People are often surprised to hear that I voted for Barack Obama in 2008. Obama and McCain, however, had nearly identical policies on the environment, the drug war, gay marriage, Israel, immigration and Iran. I decided on Obama after I heard the candidates’ differing stances on the War in Iraq.

McCain infamously remarked that he’d be willing to “maintain a presence” in Iraq for 100 years. In contrast, then-Senator Obama said on Oct. 27, 2007, “I will promise you this. If we have not gotten our troops out by the time I am president, it is the first thing I will do. I will get our troops home. We will bring an end to this war.” He gave us a withdrawal date of about 16 months and insisted “we will not have permanent bases there.”

The website obamabodycount.org reports that, since Obama’s election, our bloody and futile occupation of Iraq has claimed the lives of roughly 10,000 Iraqi civilians and hundreds of American soldiers. In fact, President Obama’s stated plan is the opposite of candidate Obama’s promise: 50,000 troops consigned to remain indefinitely on permanent bases. He might as well have said “gotcha” at his inauguration. At least McCain’s “100 years” promise was honest.

Interestingly, Obama’s base doesn’t seem to care that he said one thing and did another. A study by Heaney and Rojas found that attendance at anti-war protests has declined by more than 90 percent since Obama took office. Quinnipiac Polls show that in 2010, 78 percent of Democrats said they approved of U.S. policy in Iraq, compared with only 22 percent in 2003. That means that more than 50 percent of Democrats either never had a principled stance against the war or, more disturbingly, reversed their position because of one man.

Have Republicans similarly changed their position? Dick Cheney certainly hasn’t. In a Jan. 17 interview with NBC, the former vice president praised Obama’s decisions to maintain Guantanamo, launch covert air wars in Pakistan and expand the Patriot Act. The only Republicans I hear opposing the war are those who did so before Hillary Clinton temporarily pretended to.

Increasing the debt more than every president in history combined, Obama has laid out a record-breaking war budget. The candidate for change hasn’t let the recession stop him from maintaining expensive military occupations around the world and financially supporting the same repressive regimes that Bush did. He even marked the acceptance of his peace prize with an unashamed defense of war a week after consigning an additional 30,000 soldiers to shed their blood in Afghanistan, where our ongoing military presence has become a recruiting tool for terrorists.

Saying that the President has little real power is a weak excuse. Last year, a Forbes study named Obama the second most powerful man on earth after Hu Jintao. The President can override Congress and issue executive orders, a power that Cornell University Law School describes as “almost limitless.” As commander in chief, Obama could wake up tomorrow morning and order a bombing run in Malaysia while having his coffee. The president has the final say in what the military does, and he can end wars with phone calls as surely as he can start them.

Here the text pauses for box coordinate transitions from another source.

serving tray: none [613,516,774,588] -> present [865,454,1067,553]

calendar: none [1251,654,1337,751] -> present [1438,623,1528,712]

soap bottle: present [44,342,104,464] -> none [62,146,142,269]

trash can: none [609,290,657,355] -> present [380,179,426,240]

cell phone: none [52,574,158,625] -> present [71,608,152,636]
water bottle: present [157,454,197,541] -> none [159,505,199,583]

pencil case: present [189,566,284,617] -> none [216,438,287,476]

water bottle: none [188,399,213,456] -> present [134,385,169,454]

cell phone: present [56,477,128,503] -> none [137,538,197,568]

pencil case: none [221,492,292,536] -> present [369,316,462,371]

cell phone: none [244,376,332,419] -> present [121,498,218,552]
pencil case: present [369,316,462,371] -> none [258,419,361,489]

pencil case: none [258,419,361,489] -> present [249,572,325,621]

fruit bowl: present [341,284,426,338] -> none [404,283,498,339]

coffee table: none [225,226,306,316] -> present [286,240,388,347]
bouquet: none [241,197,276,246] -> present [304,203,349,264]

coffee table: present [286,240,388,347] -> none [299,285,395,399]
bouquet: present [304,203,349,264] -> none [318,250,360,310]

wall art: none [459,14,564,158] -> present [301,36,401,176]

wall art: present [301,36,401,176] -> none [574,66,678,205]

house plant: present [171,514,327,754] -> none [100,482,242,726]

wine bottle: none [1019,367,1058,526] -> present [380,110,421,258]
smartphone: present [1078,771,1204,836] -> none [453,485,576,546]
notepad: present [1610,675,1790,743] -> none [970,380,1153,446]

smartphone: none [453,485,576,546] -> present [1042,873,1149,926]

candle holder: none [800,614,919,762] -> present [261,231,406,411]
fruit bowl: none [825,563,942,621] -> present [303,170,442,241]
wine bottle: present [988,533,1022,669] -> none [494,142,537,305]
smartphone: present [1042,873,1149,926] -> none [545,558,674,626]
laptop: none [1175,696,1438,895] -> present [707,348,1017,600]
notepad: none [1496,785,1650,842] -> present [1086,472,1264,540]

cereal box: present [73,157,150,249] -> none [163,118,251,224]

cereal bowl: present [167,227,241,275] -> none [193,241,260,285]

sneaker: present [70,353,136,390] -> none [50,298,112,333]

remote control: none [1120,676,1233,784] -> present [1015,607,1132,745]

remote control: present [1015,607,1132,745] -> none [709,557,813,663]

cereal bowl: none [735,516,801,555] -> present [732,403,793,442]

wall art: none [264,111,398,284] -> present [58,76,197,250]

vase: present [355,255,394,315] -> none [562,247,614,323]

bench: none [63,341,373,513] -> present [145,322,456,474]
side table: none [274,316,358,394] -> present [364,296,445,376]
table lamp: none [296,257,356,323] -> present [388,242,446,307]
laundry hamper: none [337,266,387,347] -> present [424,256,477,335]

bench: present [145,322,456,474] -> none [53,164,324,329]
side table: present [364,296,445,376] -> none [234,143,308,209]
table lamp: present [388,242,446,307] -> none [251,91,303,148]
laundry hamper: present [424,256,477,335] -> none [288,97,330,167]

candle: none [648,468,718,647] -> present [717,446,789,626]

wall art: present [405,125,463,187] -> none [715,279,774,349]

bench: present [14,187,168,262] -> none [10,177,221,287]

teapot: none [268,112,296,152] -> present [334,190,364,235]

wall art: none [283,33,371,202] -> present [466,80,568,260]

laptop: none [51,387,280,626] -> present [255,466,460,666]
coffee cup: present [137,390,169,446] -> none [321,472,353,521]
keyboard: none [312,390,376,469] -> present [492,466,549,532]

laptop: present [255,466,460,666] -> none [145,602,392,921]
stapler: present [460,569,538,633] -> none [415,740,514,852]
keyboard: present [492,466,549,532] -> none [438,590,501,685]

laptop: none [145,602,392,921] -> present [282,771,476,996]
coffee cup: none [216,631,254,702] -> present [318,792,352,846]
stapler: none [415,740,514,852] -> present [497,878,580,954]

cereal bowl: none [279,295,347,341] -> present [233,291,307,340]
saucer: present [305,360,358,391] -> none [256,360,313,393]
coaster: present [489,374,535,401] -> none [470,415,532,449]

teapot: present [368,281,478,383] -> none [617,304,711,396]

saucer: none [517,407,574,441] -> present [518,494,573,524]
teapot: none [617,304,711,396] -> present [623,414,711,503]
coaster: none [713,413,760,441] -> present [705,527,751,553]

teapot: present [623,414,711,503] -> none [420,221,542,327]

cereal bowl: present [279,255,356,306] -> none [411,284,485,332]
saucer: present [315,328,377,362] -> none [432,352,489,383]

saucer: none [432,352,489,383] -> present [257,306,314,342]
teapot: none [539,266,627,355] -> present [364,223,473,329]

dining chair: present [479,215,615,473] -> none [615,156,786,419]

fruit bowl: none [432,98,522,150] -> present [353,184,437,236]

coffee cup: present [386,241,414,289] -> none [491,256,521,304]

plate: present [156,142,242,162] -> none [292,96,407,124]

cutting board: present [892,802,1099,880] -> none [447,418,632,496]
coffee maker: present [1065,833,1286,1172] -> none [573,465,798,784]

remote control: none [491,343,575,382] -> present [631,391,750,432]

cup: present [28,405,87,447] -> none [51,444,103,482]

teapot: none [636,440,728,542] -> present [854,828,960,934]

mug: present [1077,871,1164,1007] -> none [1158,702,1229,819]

Saying that we should trust any secret information Obama may have obtained since his election isn’t much better. Many of the people I’ve heard employ this argument didn’t trust Bush’s invasion of Iraq any more than I did. Even if you view Obama as infallible, we can’t claim to have a representative system of government if the people get the opposite of what they voted for.

Since the administration of Woodrow Wilson, our government has policed the world at the expense of American tax dollars and lives. The founding fathers gave us a military to protect America, not serve as babysitters in 135 countries from Albania to Zimbabwe. Those more concerned with Obama himself than his policies should not discount the many Americans who still want the change they voted for.